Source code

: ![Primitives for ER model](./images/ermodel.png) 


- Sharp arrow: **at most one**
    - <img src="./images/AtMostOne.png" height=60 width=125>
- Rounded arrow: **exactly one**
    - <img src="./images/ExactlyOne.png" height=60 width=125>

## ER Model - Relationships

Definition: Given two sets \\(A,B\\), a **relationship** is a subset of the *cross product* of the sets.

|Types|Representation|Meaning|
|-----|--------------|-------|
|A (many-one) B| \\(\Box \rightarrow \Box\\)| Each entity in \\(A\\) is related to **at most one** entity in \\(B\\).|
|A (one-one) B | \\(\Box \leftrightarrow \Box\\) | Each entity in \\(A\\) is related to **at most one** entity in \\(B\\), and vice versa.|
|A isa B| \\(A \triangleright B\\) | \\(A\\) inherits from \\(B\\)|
========================================
* WHAT YOU HAVE TO DO *
Could you write out all of the entries precisely as they stand?

* TASK OUTPUT *
Source code

: ![Primitives for ER model](./images/ermodel.png) 


- Sharp arrow: **at most one**
    - <img src="./images/AtMostOne.png" height=60 width=125>
- Rounded arrow: **exactly one**
    - <img src="./images/ExactlyOne.png" height=60 width=125>

## ER Model - Relationships

Definition: Given two sets \\(A,B\\), a **relationship** is a subset of the *cross product* of the sets.

|Types|Representation|Meaning|
|-----|--------------|-------|
|A (many-one) B| \\(\Box \rightarrow \Box\\)| Each entity in \\(A\\) is related to **at most one** entity in \\(B\\).|
|A (one-one) B | \\(\Box \leftrightarrow \Box\\) | Each entity in \\(A\\) is related to **at most one** entity in \\(B\\), and vice versa.|
|A isa B| \\(A \triangleright B\\) | \\(A\\) inherits from \\(B\\)|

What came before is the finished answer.